Experten: Gazprom treibt Preise auch für deutsche Verbraucher

Deutsche Verbraucher müssen wegen der Preispolitik des russischen Energiemonopolisten Gazprom möglicherweise mit steigenden Gaspreisen rechnen. Dies sind Einschätzungen des Deutschen Instituts für Wirtschaftsforschung (DIW) und des Bundesverbandes der Verbraucherzentralen (vzbv).

Stromnetz Ausbau© Gina Sanders / Fotolia.com

Berlin (ddp/sm) - "Gazprom verfolgt eine Hochpreisstrategie, die sich in Kürze auch auf unserer Gasrechnung ablesen lässt", sagte Claudia Kemfert, Energieexpertin des DIW, dem Berliner "Tagesspiegel". "Die Preise könnten schon 2007 steigen", fügte sie hinzu. Auch der vzbv-Energieexperte, Holger Krawinkel, warnte vor negativen Folgen. Er sagte der Zeitung: "Gas wird erheblich teurer, wenn es Gazprom nicht gelingen sollte, höhere Preise im Inland durchzusetzen und neue Vorkommen zu erschließen."
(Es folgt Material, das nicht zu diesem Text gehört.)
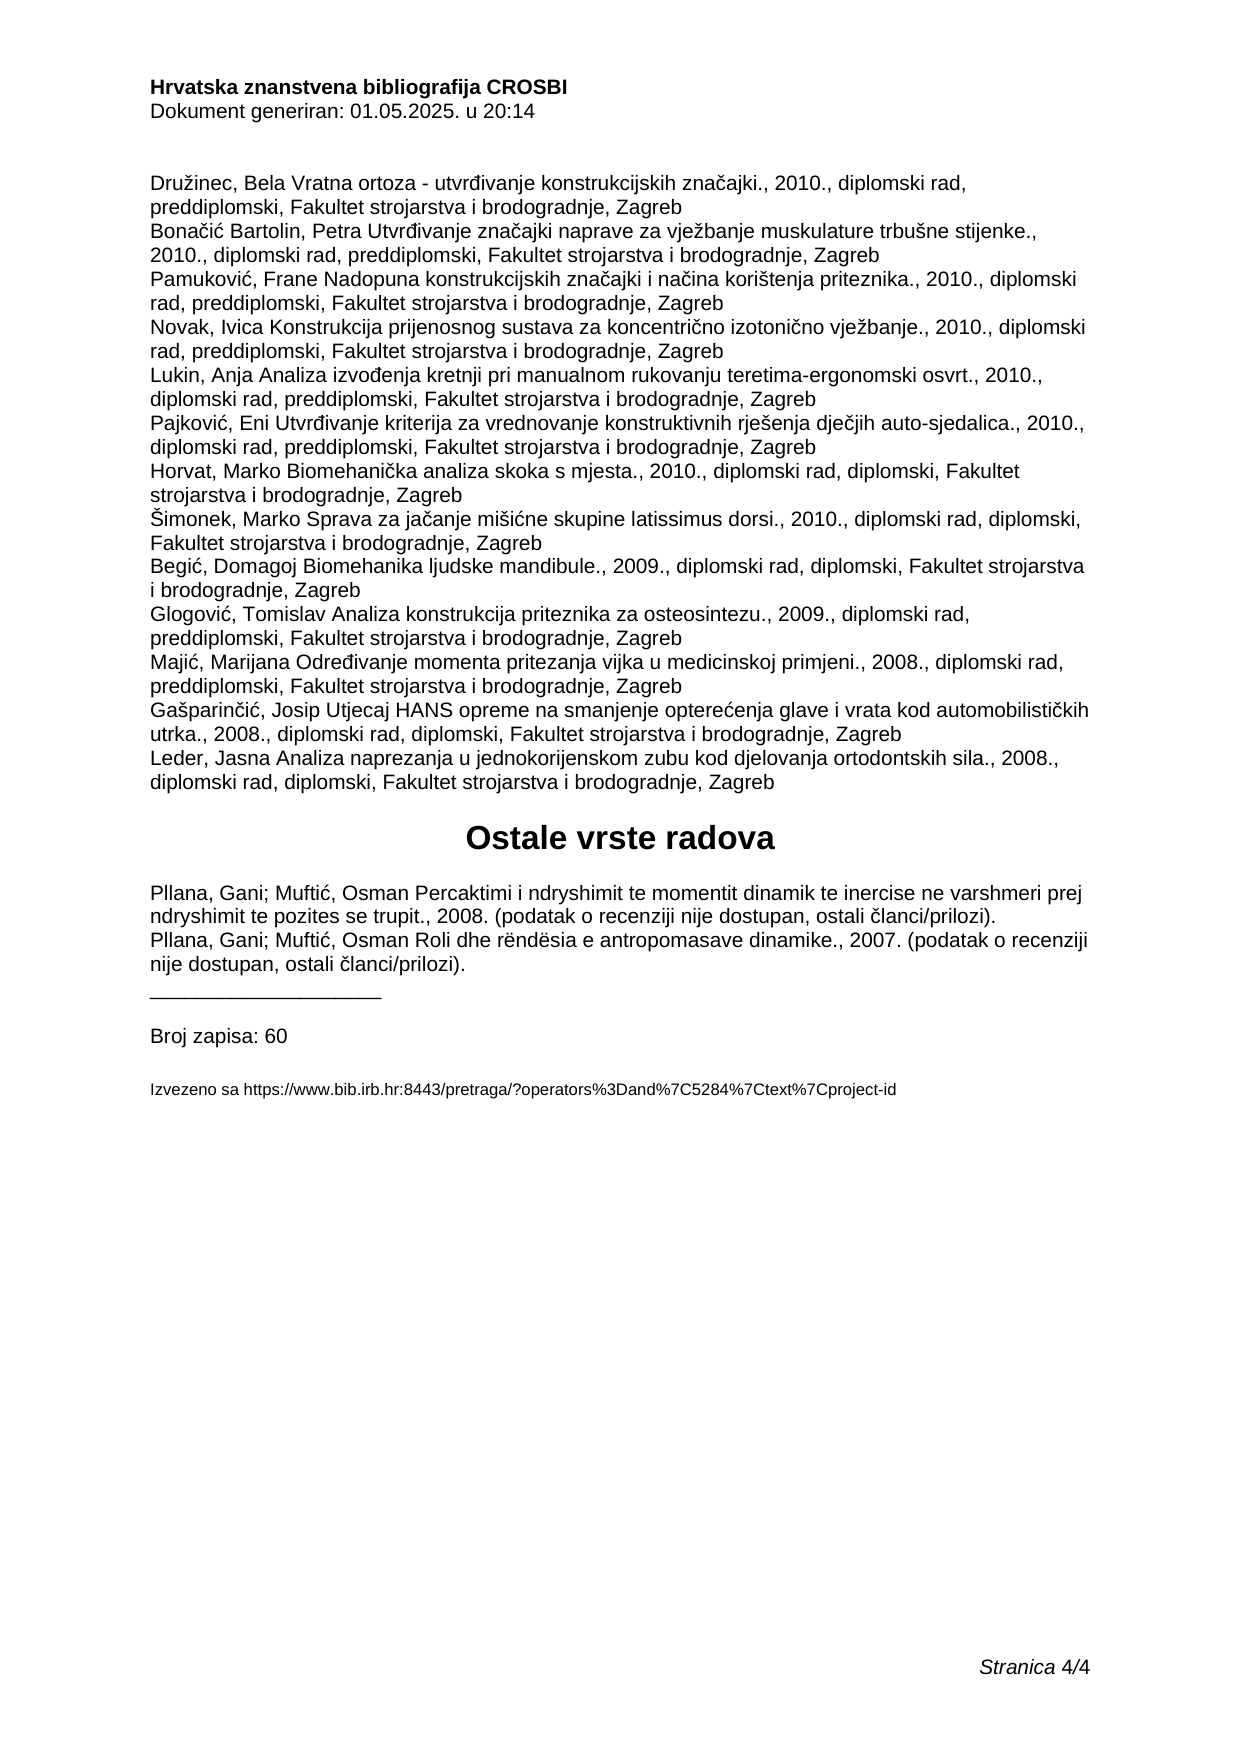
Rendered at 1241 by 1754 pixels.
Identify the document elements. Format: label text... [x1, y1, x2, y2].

text Glogović, Tomislav [150, 602, 1090, 650]
text Leder, Jasna [150, 746, 1090, 794]
text Begić, Domagoj [150, 554, 1090, 602]
text Izvezeno sa https://www.bib.irb.hr:8443/pretraga/?operators%3Dand%7C5284%7Ctext%7Cproject-id [150, 1079, 1090, 1098]
text ____________________ [150, 976, 1090, 1000]
text Novak, Ivica [150, 315, 1090, 363]
text Lukin, Anja [150, 363, 1090, 411]
text Pllana, Gani; Muftić, Osman [150, 928, 1090, 976]
text Družinec, Bela [150, 171, 1090, 219]
text Horvat, Marko [150, 458, 1090, 506]
text Pajković, Eni [150, 411, 1090, 458]
text Bonačić Bartolin, Petra [150, 219, 1090, 267]
subtitle Ostale vrste radova [150, 818, 1090, 856]
text Pllana, Gani; Muftić, Osman [150, 880, 1090, 928]
text Šimonek, Marko [150, 506, 1090, 554]
text Gašparinčić, Josip [150, 698, 1090, 746]
text Pamuković, Frane [150, 267, 1090, 315]
text Broj zapisa: 60 [150, 1024, 1090, 1048]
text Majić, Marijana [150, 650, 1090, 698]
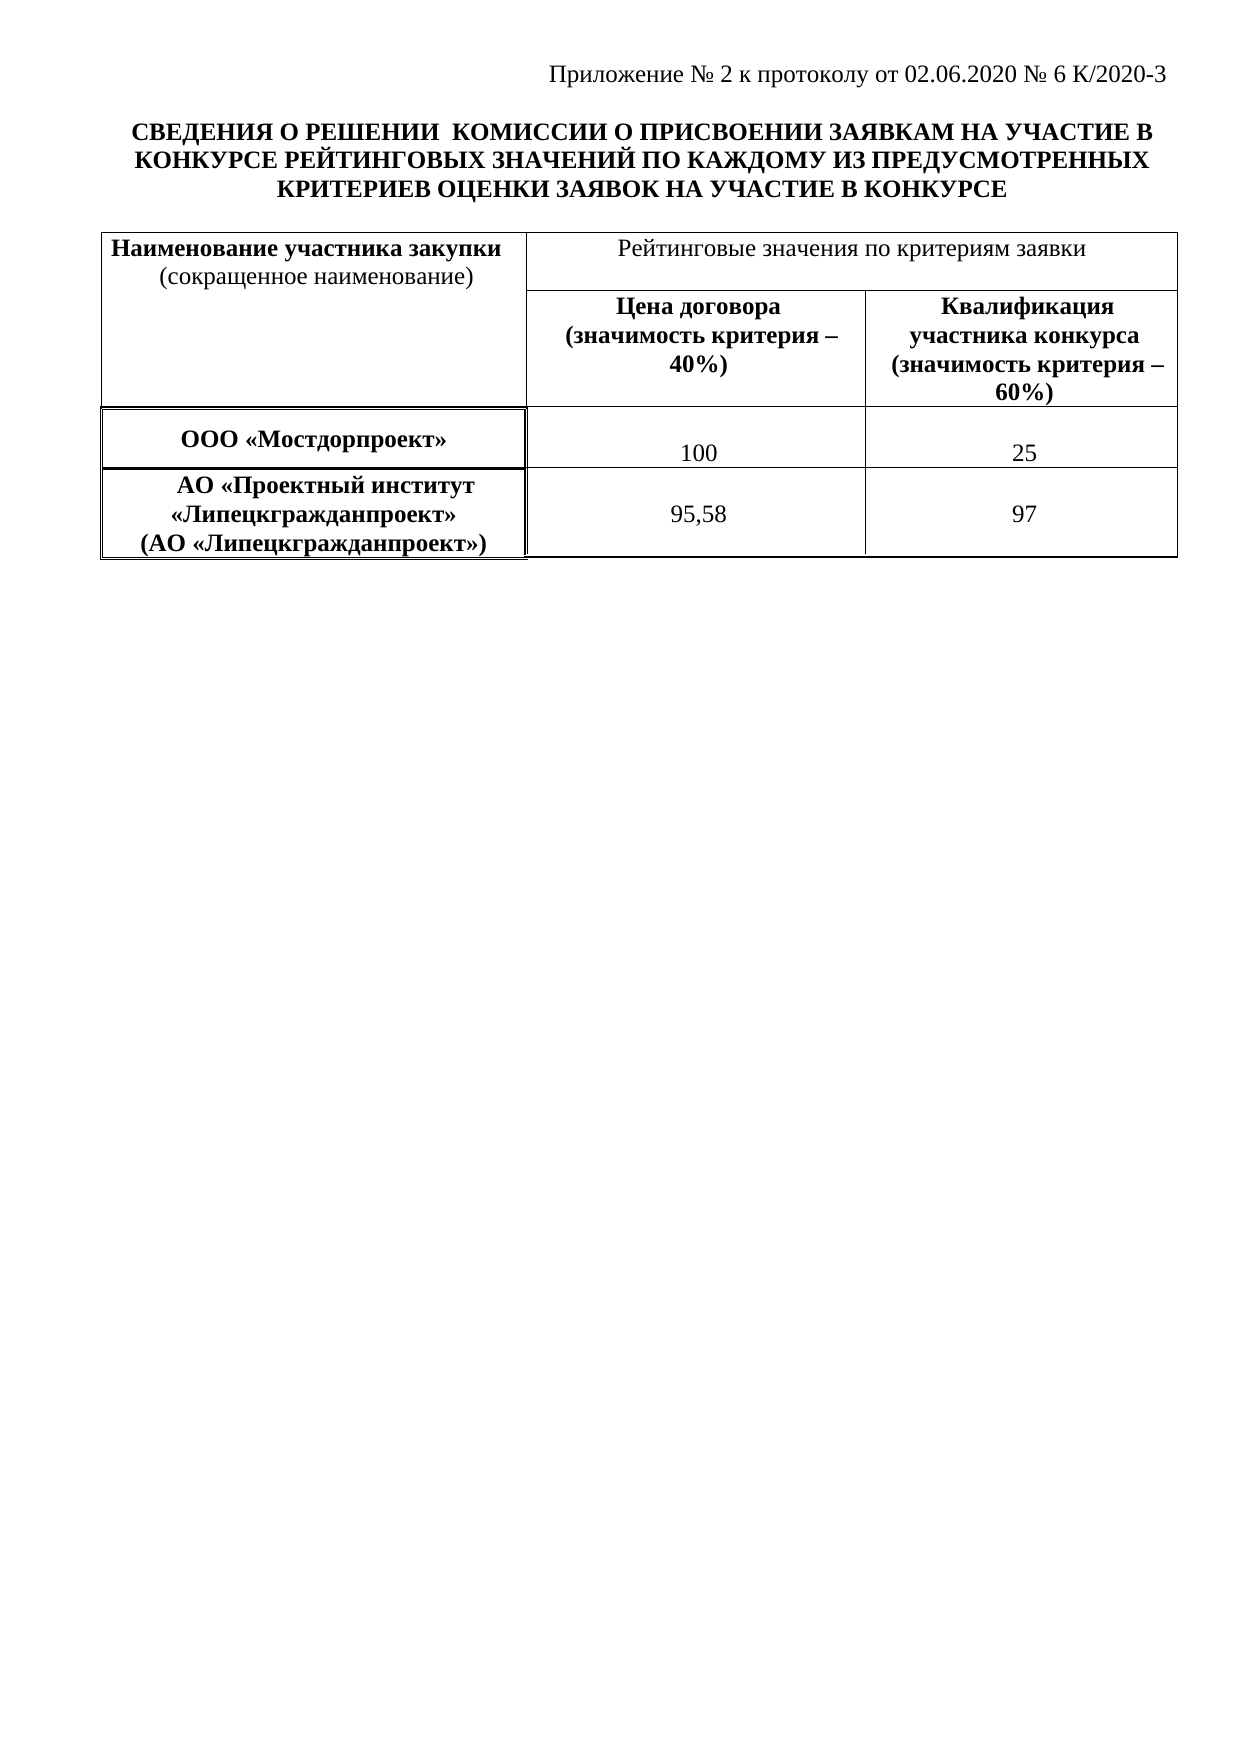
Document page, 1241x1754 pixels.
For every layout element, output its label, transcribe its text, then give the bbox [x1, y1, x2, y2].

table_cell АО «Проектный институт «Липецкгражданпроект» (АО «Липецкгражданпроект») [103, 470, 526, 556]
text Приложение № 2 к протоколу от 02.06.2020 № 6 К/2020-3 [112, 59, 1167, 88]
table_cell Цена договора (значимость критерия – 40%) [527, 291, 865, 406]
table_cell 97 [866, 468, 1177, 556]
table_cell 100 [528, 407, 865, 467]
table_cell Квалификация участника конкурса (значимость критерия – 60%) [866, 291, 1177, 406]
table_cell 95,58 [526, 468, 866, 556]
text СВЕДЕНИЯ О РЕШЕНИИ КОМИССИИ О ПРИСВОЕНИИ ЗАЯВКАМ НА УЧАСТИЕ В КОНКУРСЕ РЕЙТИНГОВЫХ ЗНАЧЕНИЙ ПО КАЖДОМУ ИЗ ПРЕДУСМОТРЕННЫХ КРИТЕРИЕВ ОЦЕНКИ ЗАЯВОК НА УЧАСТИЕ В КОНКУРСЕ [112, 117, 1172, 203]
table_cell ООО «Мостдорпроект» [103, 410, 524, 467]
table_header Наименование участника закупки (сокращенное наименование) [102, 233, 526, 406]
table_cell 25 [866, 407, 1177, 467]
table_header Рейтинговые значения по критериям заявки [527, 233, 1177, 290]
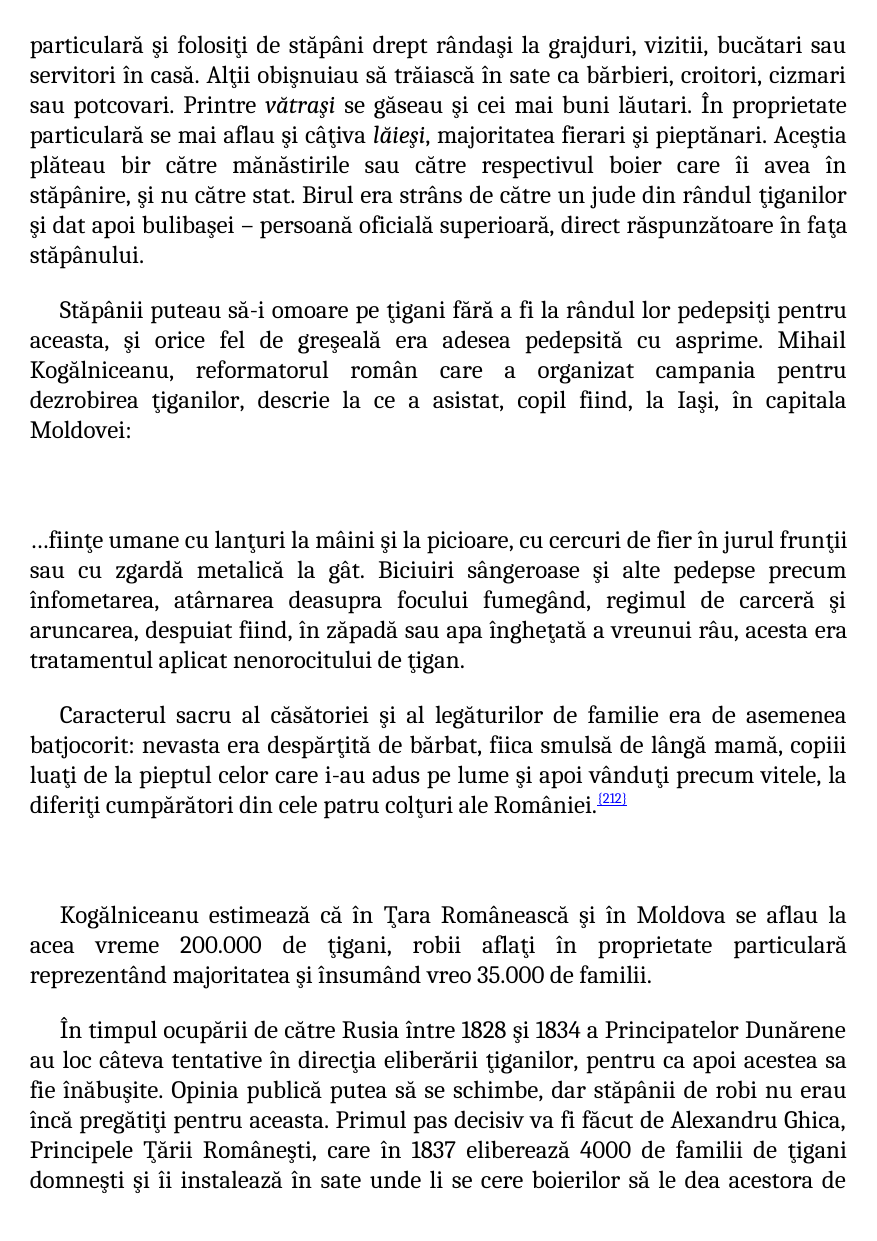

Der staatlich kontrollierte Konzern hatte am Neujahrsmorgen den Gasstreit mit Weißrussland beigelegt - allerdings zu deutlich teureren Konditionen. Größter Gazprom-Kunde in Europa ist Deutschland. DIW-Expertin Kemfert fürchtet, dass Gazprom in Kürze auch deutsche Abnehmer unter Druck setzen wird. "Das wird auch E.ON heimsuchen", sagte Kemfert. E.ON Ruhrgas ist die größte deutsche Ferngasgesellschaft mit langfristigen Lieferverträgen mit Gazprom. Auch Lieferengpässe seien 2007 nicht unwahrscheinlich, sagte Kemfert dem Tagesspiegel.